= Task instructions =
Begin at the first line of the data and copy each line through the one containing "BOD_Minutes_Governance Committee", that line included, with no pictures.
*** Begin section ***
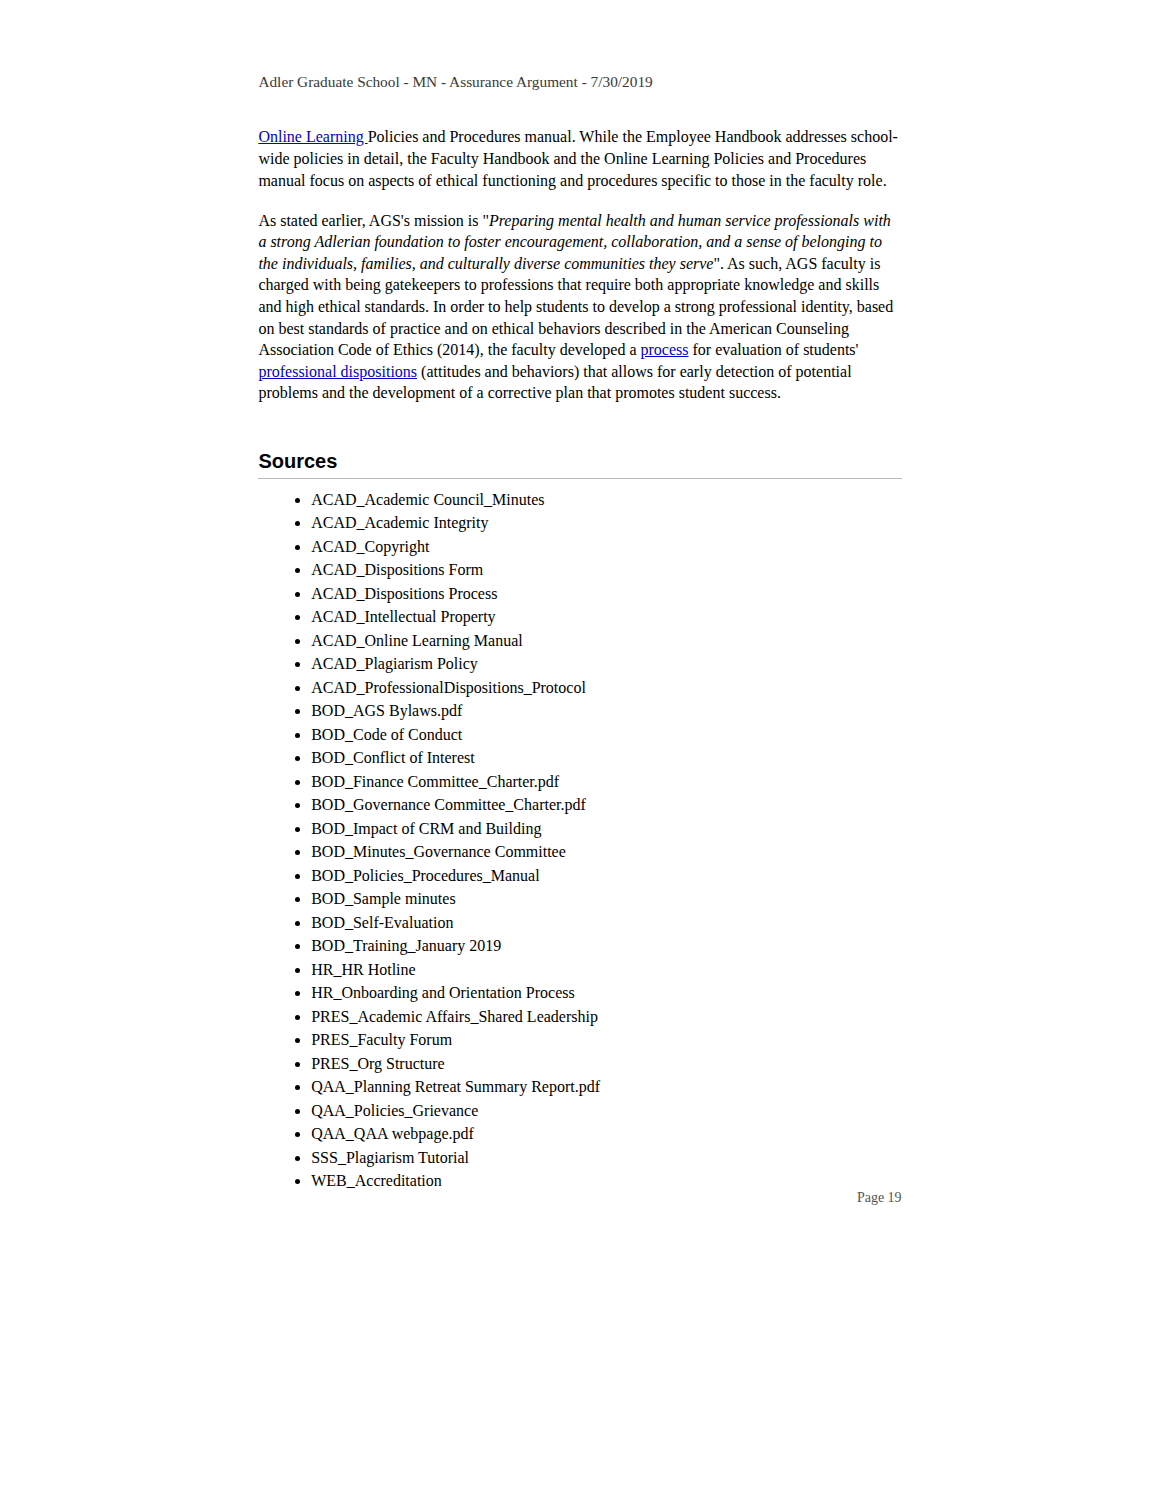Adler Graduate School - MN - Assurance Argument - 7/30/2019
Online Learning Policies and Procedures manual. While the Employee Handbook addresses school-wide policies in detail, the Faculty Handbook and the Online Learning Policies and Procedures manual focus on aspects of ethical functioning and procedures specific to those in the faculty role.
As stated earlier, AGS's mission is "Preparing mental health and human service professionals with a strong Adlerian foundation to foster encouragement, collaboration, and a sense of belonging to the individuals, families, and culturally diverse communities they serve". As such, AGS faculty is charged with being gatekeepers to professions that require both appropriate knowledge and skills and high ethical standards. In order to help students to develop a strong professional identity, based on best standards of practice and on ethical behaviors described in the American Counseling Association Code of Ethics (2014), the faculty developed a process for evaluation of students' professional dispositions (attitudes and behaviors) that allows for early detection of potential problems and the development of a corrective plan that promotes student success.
Sources
ACAD_Academic Council_Minutes
ACAD_Academic Integrity
ACAD_Copyright
ACAD_Dispositions Form
ACAD_Dispositions Process
ACAD_Intellectual Property
ACAD_Online Learning Manual
ACAD_Plagiarism Policy
ACAD_ProfessionalDispositions_Protocol
BOD_AGS Bylaws.pdf
BOD_Code of Conduct
BOD_Conflict of Interest
BOD_Finance Committee_Charter.pdf
BOD_Governance Committee_Charter.pdf
BOD_Impact of CRM and Building
BOD_Minutes_Governance Committee
BOD_Policies_Procedures_Manual
BOD_Sample minutes
BOD_Self-Evaluation
BOD_Training_January 2019
HR_HR Hotline
HR_Onboarding and Orientation Process
PRES_Academic Affairs_Shared Leadership
PRES_Faculty Forum
PRES_Org Structure
QAA_Planning Retreat Summary Report.pdf
QAA_Policies_Grievance
QAA_QAA webpage.pdf
SSS_Plagiarism Tutorial
WEB_Accreditation
Page 19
*** End section ***
= Completed task =
Adler Graduate School - MN - Assurance Argument - 7/30/2019
Online Learning Policies and Procedures manual. While the Employee Handbook addresses school-wide policies in detail, the Faculty Handbook and the Online Learning Policies and Procedures manual focus on aspects of ethical functioning and procedures specific to those in the faculty role.
As stated earlier, AGS's mission is "Preparing mental health and human service professionals with a strong Adlerian foundation to foster encouragement, collaboration, and a sense of belonging to the individuals, families, and culturally diverse communities they serve". As such, AGS faculty is charged with being gatekeepers to professions that require both appropriate knowledge and skills and high ethical standards. In order to help students to develop a strong professional identity, based on best standards of practice and on ethical behaviors described in the American Counseling Association Code of Ethics (2014), the faculty developed a process for evaluation of students' professional dispositions (attitudes and behaviors) that allows for early detection of potential problems and the development of a corrective plan that promotes student success.
Sources
ACAD_Academic Council_Minutes
ACAD_Academic Integrity
ACAD_Copyright
ACAD_Dispositions Form
ACAD_Dispositions Process
ACAD_Intellectual Property
ACAD_Online Learning Manual
ACAD_Plagiarism Policy
ACAD_ProfessionalDispositions_Protocol
BOD_AGS Bylaws.pdf
BOD_Code of Conduct
BOD_Conflict of Interest
BOD_Finance Committee_Charter.pdf
BOD_Governance Committee_Charter.pdf
BOD_Impact of CRM and Building
BOD_Minutes_Governance Committee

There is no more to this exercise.